See also: No 16-core AMD Ryzen AM4 Until After 7nm EPYC Launch (2019)
Related: TSMC Holds Groundbreaking Ceremony for "5nm" Fab, Production to Begin in 2020
Cray CS500 Supercomputers to Include AMD's Epyc as a Processor Option
AMD Returns to the Datacenter, Set to Launch "7nm" Radeon Instinct GPUs for Machine Learning in 2018
AMD Ratcheting Up the Pressure on Intel
More on AMD's Licensing of Epyc Server Chips to Chinese Companies
Intel Announces 9th Gen Core CPUs: Core i9-9900K (8-Core), i7-9700K, & i5-9600K
Among many of Intel's announcements today, a key one for a lot of users will be the launch of Intel's 9th Generation Core desktop processors, offering up to 8-cores on Intel's mainstream consumer platform. These processors are drop-in compatible with current Coffee Lake and Z370 platforms, but are accompanied by a new Z390 chipset and associated motherboards as well. The highlights from this launch is the 8-core Core i9 parts, which include a 5.0 GHz turbo Core i9-9900K, rated at a 95W TDP.
[...] Leading from the top of the stack is the Core i9-9900K, Intel's new flagship mainstream processor. This part is eight full cores with hyperthreading, with a base frequency of 3.6 GHz at 95W TDP, and a turbo up to 5.0 GHz on two cores. Memory support is up to dual channel DDR4-2666. The Core i9-9900K builds upon the Core i7-8086K from the 8th Generation product line by adding two more cores, and increasing that 5.0 GHz turbo from one core to two cores. The all-core turbo is 4.7 GHz, so it will be interesting to see what the power consumption is when the processor is fully loaded. The Core i9 family will have the full 2MB of L3 cache per core.
[...] Also featuring 8-cores is the Core i7-9700K, but without the hyperthreading. This part will have a base frequency of 3.6 GHz as well for a given 95W TDP, but can turbo up to 4.9 GHz only on a single core. The i7-9700K is meant to be the direct upgrade over the Core i7-8700K, and although both chips have the same underlying Coffee Lake microarchitecture, the 9700K has two more cores and slightly better turbo performance, but less L3 cache per core at only 1.5MB per.
Intel also announced refreshed 8 to 18 core high-end desktop CPUs, and a new 28-core Xeon aimed at extreme workstation users.
(Score: 3, Interesting) by linkdude64 on Monday November 05, @10:08PM (1 child)
...OLD THING...IN A DIFFERENT BOX!
Is anyone else almost pitying how pathetic Intel is looking this past year? Yes, of course, they still are by far the dominant player compared to AMD, but as far as optics go, it seems to have been failure, after security disclosure, after failure, after disclosure, after failure.

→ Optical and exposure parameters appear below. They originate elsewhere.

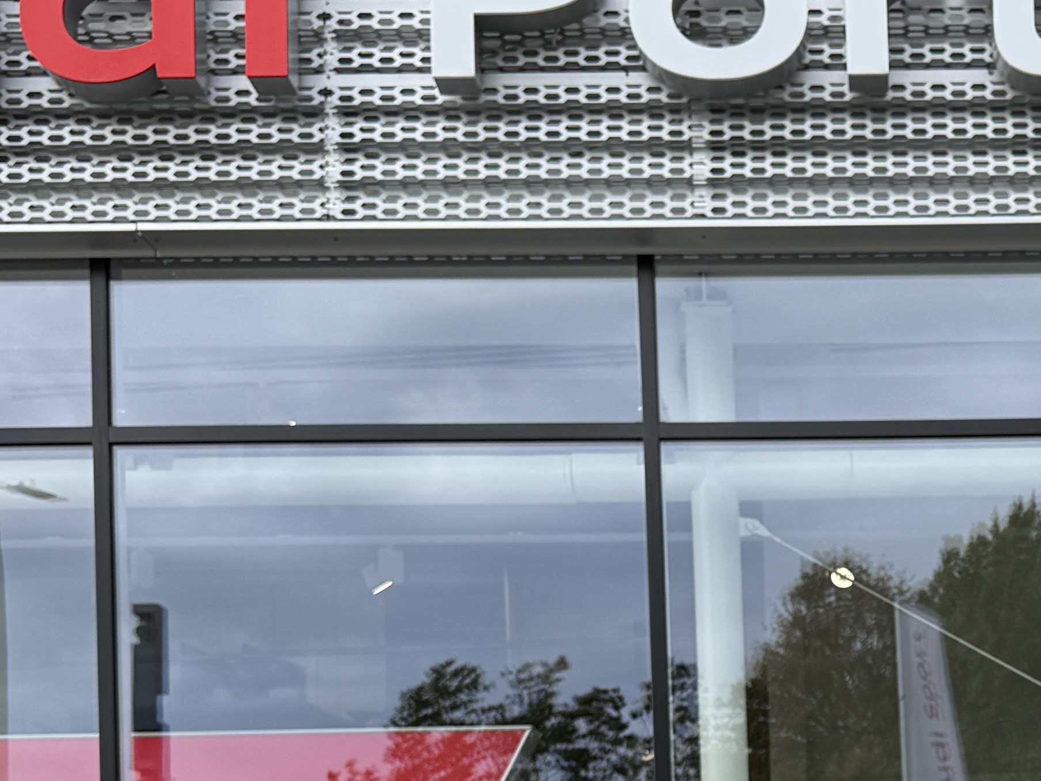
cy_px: 1013
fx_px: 2286
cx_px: 1001
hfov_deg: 24.7
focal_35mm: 76
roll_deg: +1.8
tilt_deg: +2.4
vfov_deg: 18.1
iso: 80
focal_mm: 6.76
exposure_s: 1/1337
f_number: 1.78
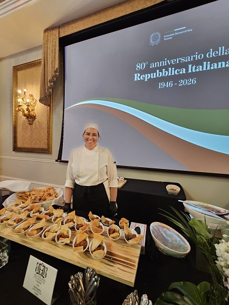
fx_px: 115
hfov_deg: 89.9
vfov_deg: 106.2
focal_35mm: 13
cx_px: 114
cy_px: 152
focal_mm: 2.2
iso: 400
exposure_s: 1/30
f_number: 2.2
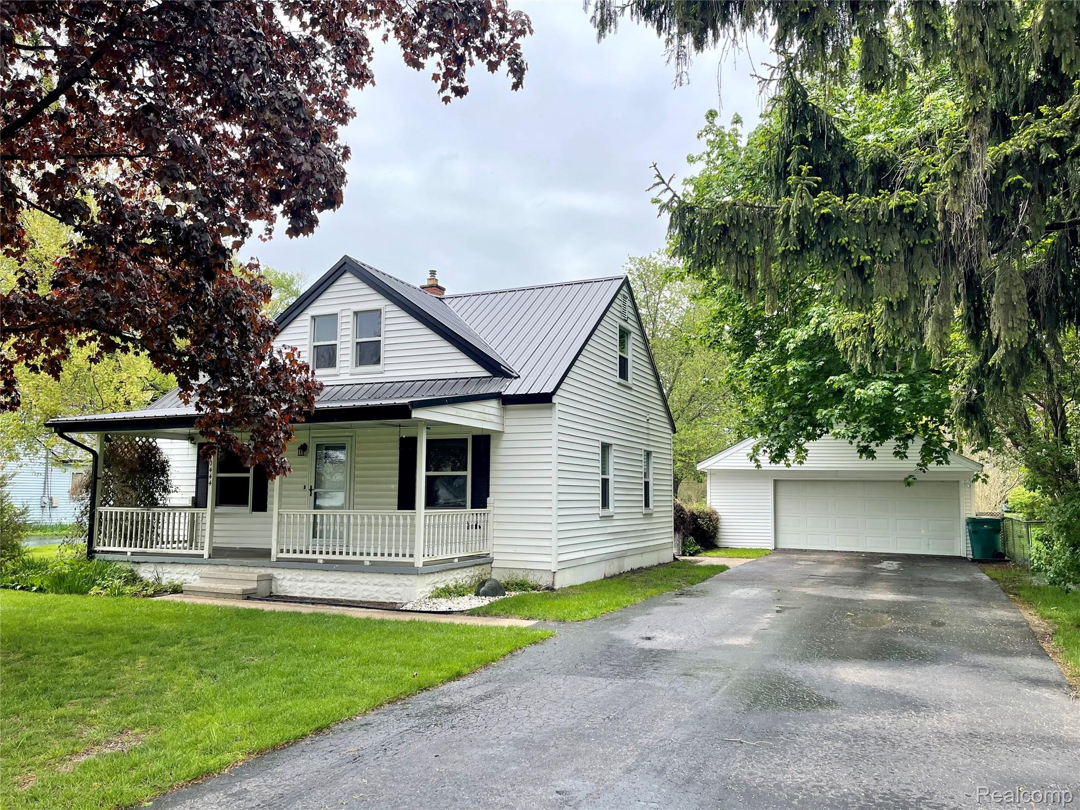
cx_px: 540
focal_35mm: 25
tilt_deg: +5.9
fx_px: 780
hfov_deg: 69.4
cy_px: 405
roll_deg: -0.5
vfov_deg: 54.9
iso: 32
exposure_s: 1/1667
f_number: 1.6
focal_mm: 5.1
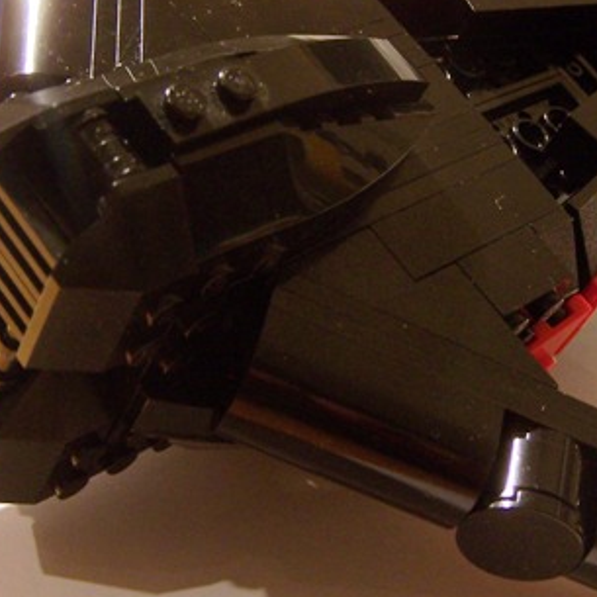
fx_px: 1522
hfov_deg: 22.0
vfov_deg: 22.2
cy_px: 243
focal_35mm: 78
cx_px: 444
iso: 160
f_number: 2.8
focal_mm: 6.3
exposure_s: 1/8
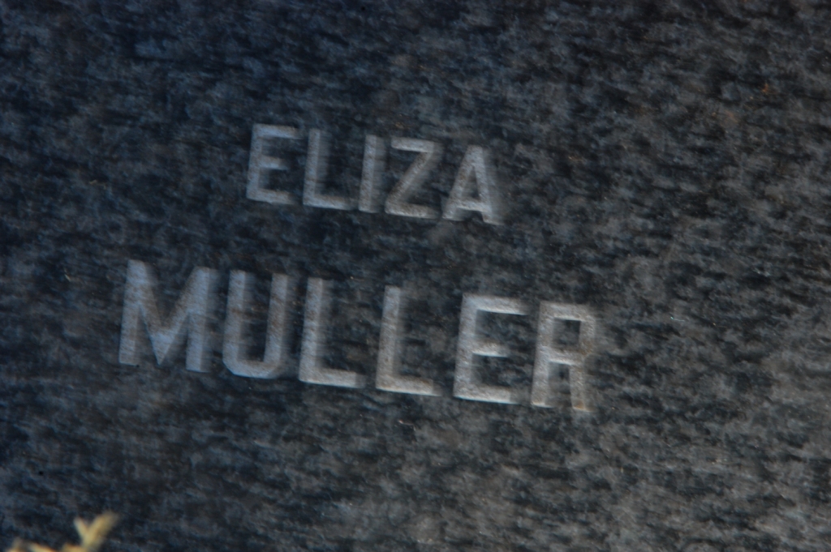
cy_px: 276
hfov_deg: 6.9
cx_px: 416
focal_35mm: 300
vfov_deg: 4.6
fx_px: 6919
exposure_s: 1/40
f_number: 22
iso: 400
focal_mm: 200
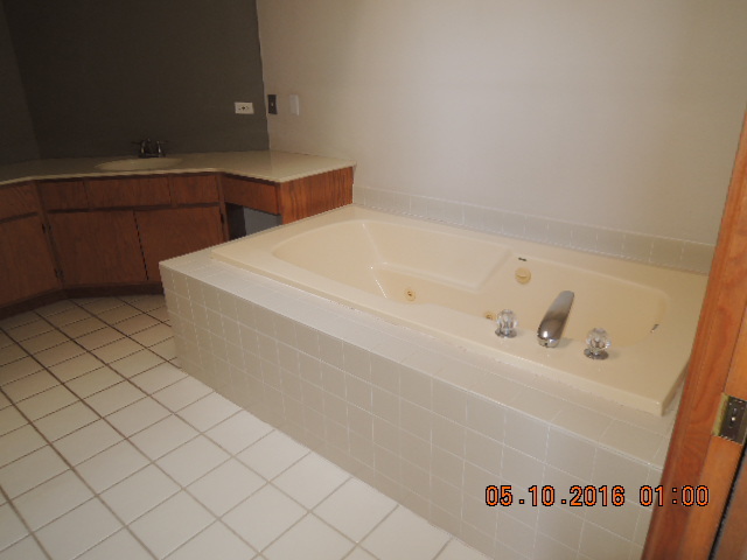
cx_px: 374
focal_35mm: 24
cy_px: 280
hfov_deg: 71.6
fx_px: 518
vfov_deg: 56.8
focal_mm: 4.3
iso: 100
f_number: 2.8
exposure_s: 1/40
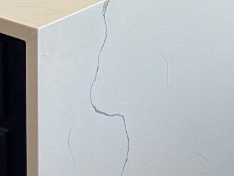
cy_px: -183
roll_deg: +0.3
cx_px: 89
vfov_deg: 10.8
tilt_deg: -6.6
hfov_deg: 15.8
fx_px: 845
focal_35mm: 125
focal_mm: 5.7
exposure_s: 1/60
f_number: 1.5
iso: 100
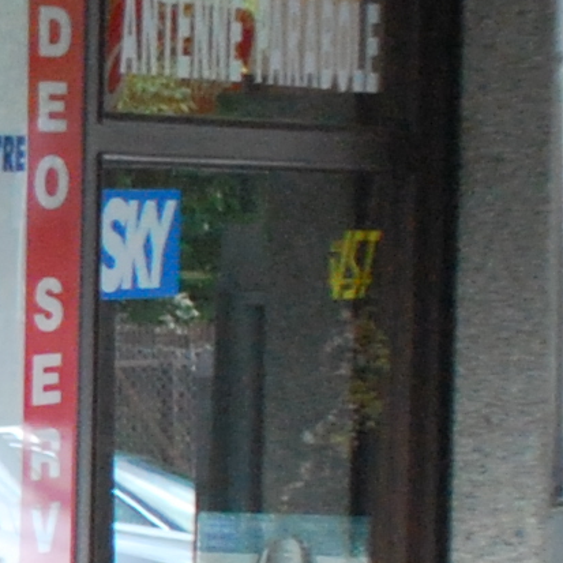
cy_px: 536
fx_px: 6826
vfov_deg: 4.7
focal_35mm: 371
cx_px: -695
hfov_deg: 4.6
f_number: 4.2
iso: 900
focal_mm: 31
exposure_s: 1/250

(Score: 2) by takyon on Monday November 05, @10:25PM
This is the second time in the last few months that Intel has frantically tried to divert attention from AMD's own product announcements:
Intel Teases 28 Core Chip, AMD Announces Threadripper 2 With Up to 32 Cores [soylentnews.org]
Competition is fine, but what we've gotten from Intel are expensive, hot [tomshardware.com] distractions.
How hot is this thing going to run? Why couldn't they glue two of their 28-cores together?
It's funny that they compare it to the previous generation Epyc the day before the new Epyc will probably be announced. 240% faster in certain workloads (hot-running AVX-512 I guess). Except AMD is probably going to double the core count and increase per-core performance by maybe 25% (+10-15% IPC + clock speed increases), resulting in a theoretical 150% performance increase for Epyc.
With that said, we can praise Intel for following AMD and using multiple dies to increase core counts and get around bad yields. We knew it was coming, and it's the smart move.
[SIG] 10/28/2017: Soylent Upgrade v14 [soylentnews.org]
(Score: 0) by Anonymous Coward on Monday November 05, @10:19PM
Usually you would run these on gpus with thousands (1-5k) of cores at ~1-2 Ghz. Why would some use a cpu that is dozens of cores at ~3-4 GHz instead?